One approach focused on identifying all the genes that are expressed as
RNA (referred to as Expressed Sequence Tags (ESTs).
The other took
the blind approach of simply sequencing the whole set of genome that
contained all the coding and non-coding sequence, and later assigning
different regions in the sequence with functions (a term referred to as
Sequence Annotation).
how is the sequencing done
For sequencing, the total DNA from a cell is
isolated and converted into random fragments of relatively smaller sizes
(recall DNA is a very long polymer, and there are technical limitations in
sequencing very long pieces of DNA) and cloned in suitable host using
specialised vectors. The cloning resulted into amplification of each piece
of DNA fragment so that it subsequently could be sequenced with ease.
The commonly used hosts were bacteria and yeast, and the vectors were
called as BAC (bacterial artificial chromosomes), and YAC (yeast artificial
chromosomes).
after the digested pieces of dna were sequenced, how was it put together?
The fragments were sequenced using automated DNA sequencers that
worked on the principle of a method developed by Frederick Sanger.
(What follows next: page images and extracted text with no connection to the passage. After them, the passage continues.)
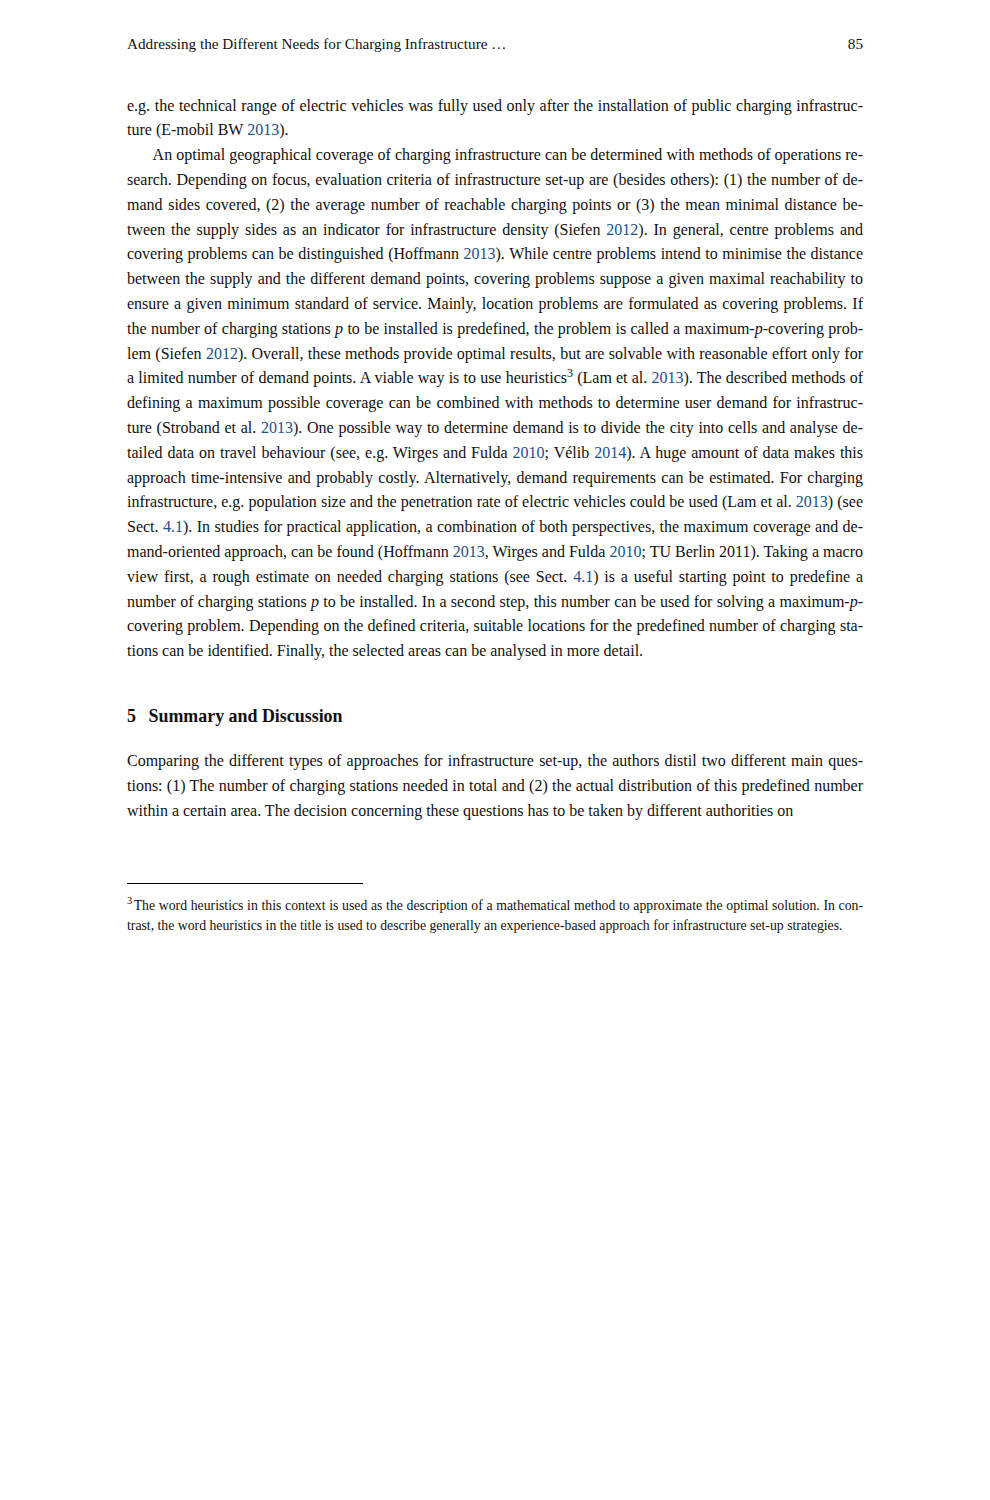Addressing the Different Needs for Charging Infrastructure … 85
e.g. the technical range of electric vehicles was fully used only after the installation of public charging infrastructure (E-mobil BW 2013).
An optimal geographical coverage of charging infrastructure can be determined with methods of operations research. Depending on focus, evaluation criteria of infrastructure set-up are (besides others): (1) the number of demand sides covered, (2) the average number of reachable charging points or (3) the mean minimal distance between the supply sides as an indicator for infrastructure density (Siefen 2012). In general, centre problems and covering problems can be distinguished (Hoffmann 2013). While centre problems intend to minimise the distance between the supply and the different demand points, covering problems suppose a given maximal reachability to ensure a given minimum standard of service. Mainly, location problems are formulated as covering problems. If the number of charging stations p to be installed is predefined, the problem is called a maximum-p-covering problem (Siefen 2012). Overall, these methods provide optimal results, but are solvable with reasonable effort only for a limited number of demand points. A viable way is to use heuristics3 (Lam et al. 2013). The described methods of defining a maximum possible coverage can be combined with methods to determine user demand for infrastructure (Stroband et al. 2013). One possible way to determine demand is to divide the city into cells and analyse detailed data on travel behaviour (see, e.g. Wirges and Fulda 2010; Vélib 2014). A huge amount of data makes this approach time-intensive and probably costly. Alternatively, demand requirements can be estimated. For charging infrastructure, e.g. population size and the penetration rate of electric vehicles could be used (Lam et al. 2013) (see Sect. 4.1). In studies for practical application, a combination of both perspectives, the maximum coverage and demand-oriented approach, can be found (Hoffmann 2013, Wirges and Fulda 2010; TU Berlin 2011). Taking a macro view first, a rough estimate on needed charging stations (see Sect. 4.1) is a useful starting point to predefine a number of charging stations p to be installed. In a second step, this number can be used for solving a maximum-p-covering problem. Depending on the defined criteria, suitable locations for the predefined number of charging stations can be identified. Finally, the selected areas can be analysed in more detail.
5 Summary and Discussion
Comparing the different types of approaches for infrastructure set-up, the authors distil two different main questions: (1) The number of charging stations needed in total and (2) the actual distribution of this predefined number within a certain area. The decision concerning these questions has to be taken by different authorities on
3The word heuristics in this context is used as the description of a mathematical method to approximate the optimal solution. In contrast, the word heuristics in the title is used to describe generally an experience-based approach for infrastructure set-up strategies.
(Remember, Sanger is also credited for developing method for
determination of amino acid
sequences in proteins).
These
sequences were then arranged based
on some overlapping regions
present in them. This required
generation of overlapping fragments
for sequencing. Alignment of these
sequences was humanly not
possible. Therefore, specialised
computer based programs were
developed
how are chromosomal dna put together
These
sequences were subsequently
annotated and were assigned to each
chromosome. The sequence of
chromosome 1 was completed only
in May 2006 (this was the last of the
24 human chromosomes – 22
autosomes and X and Y – to be sequenced).
2nd challenge to hgp
Another challenging task was assigning the genetic and
physical maps on the genome. This was generated using information on
polymorphism of restriction endonuclease recognition sites, and some
repetitive DNA sequences known as microsatellites
Salient Features of Human Genome
(i) The human genome contains 3164.7 million bp.
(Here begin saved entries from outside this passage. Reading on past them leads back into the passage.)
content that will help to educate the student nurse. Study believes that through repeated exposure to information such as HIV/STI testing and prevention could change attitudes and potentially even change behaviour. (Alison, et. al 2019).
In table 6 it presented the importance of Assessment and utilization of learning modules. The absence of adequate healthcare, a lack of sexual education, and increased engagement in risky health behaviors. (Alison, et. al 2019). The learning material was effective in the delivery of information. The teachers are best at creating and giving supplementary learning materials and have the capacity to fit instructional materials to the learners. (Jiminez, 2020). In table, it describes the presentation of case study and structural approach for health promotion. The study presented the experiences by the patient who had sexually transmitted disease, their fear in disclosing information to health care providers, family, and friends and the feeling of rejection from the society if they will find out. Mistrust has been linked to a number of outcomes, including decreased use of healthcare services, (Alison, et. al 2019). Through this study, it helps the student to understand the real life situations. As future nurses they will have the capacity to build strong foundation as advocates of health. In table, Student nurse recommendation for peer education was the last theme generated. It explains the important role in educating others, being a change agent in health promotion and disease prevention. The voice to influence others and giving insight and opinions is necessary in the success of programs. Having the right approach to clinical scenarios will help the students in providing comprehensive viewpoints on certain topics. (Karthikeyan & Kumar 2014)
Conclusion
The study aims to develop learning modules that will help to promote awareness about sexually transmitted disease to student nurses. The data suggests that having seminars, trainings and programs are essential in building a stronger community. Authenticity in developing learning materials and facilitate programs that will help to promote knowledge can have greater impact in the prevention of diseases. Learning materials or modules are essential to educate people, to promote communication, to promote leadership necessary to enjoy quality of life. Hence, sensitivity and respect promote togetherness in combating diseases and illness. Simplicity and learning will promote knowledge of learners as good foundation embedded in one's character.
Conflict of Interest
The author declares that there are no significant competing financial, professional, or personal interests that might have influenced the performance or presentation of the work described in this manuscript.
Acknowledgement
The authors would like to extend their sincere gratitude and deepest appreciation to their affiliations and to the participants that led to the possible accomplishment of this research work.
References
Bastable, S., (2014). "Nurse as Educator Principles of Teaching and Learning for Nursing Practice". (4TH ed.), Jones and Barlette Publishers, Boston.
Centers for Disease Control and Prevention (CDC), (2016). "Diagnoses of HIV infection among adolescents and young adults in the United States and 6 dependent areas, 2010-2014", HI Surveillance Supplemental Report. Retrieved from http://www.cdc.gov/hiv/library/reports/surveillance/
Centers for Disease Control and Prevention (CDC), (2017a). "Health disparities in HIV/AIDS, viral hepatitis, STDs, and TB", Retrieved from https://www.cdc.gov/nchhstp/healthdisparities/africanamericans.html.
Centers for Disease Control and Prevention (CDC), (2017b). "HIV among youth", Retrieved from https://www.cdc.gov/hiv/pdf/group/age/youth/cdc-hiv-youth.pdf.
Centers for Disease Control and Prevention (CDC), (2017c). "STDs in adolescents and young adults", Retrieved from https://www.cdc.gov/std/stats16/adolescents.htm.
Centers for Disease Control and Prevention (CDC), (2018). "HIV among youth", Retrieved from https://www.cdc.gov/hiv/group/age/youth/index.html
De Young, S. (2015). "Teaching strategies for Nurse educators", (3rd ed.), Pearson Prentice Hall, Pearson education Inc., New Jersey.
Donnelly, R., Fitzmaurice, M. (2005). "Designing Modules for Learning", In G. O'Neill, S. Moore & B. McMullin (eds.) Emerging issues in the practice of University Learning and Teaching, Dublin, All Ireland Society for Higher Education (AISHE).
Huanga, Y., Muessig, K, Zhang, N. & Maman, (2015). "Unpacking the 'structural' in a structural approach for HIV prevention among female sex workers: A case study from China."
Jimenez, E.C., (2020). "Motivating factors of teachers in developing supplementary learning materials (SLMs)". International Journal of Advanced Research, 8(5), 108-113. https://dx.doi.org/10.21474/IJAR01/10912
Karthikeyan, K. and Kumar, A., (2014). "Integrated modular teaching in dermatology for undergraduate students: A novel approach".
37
(ii) The average gene consists of 3000 bases, but sizes vary greatly, with
the largest known human gene being dystrophin at 2.4 million bases.
(iii) The total number of genes is estimated at 30,000–much lower than previous estimates of 80,000 to 1,40,000 genes. Almost all (99.9 per cent) nucleotide bases are exactly the same in all people.
(iv)(iv) The functions are unknown for over 50 per cent of the discovered
genes.
(v) Less than 2 per cent of the genome codes for proteins.
(vi) Repeated sequences make up very large portion of the human genome.
Chromosome 1 has most genes (2968), and the Y has the fewest (231)
what areptitive sequences
Repetitive sequences are stretches of DNA sequences that are
repeated many times, sometimes hundred to thousand times. They
are thought to have no direct coding functions, but they shed light
on chromosome structure, dynamics and evolution.
what are SNP’s
Scientists have identified about 1.4 million locations where singlebase DNA differences (SNPs – single nucleotide polymorphism,
pronounced as ‘snips’) occur in humans. This information promises
to revolutionise the processes of finding chromosomal locations for
disease-associated sequences and tracing human history.
challenges with hgp
Deriving meaningful knowledge from the DNA sequences will define
research through the coming decades leading to our understanding of
biological systems. This enormous task will require the expertise and
creativity of tens of thousands of scientists from varied disciplines in both
the public and private sectors worldwide.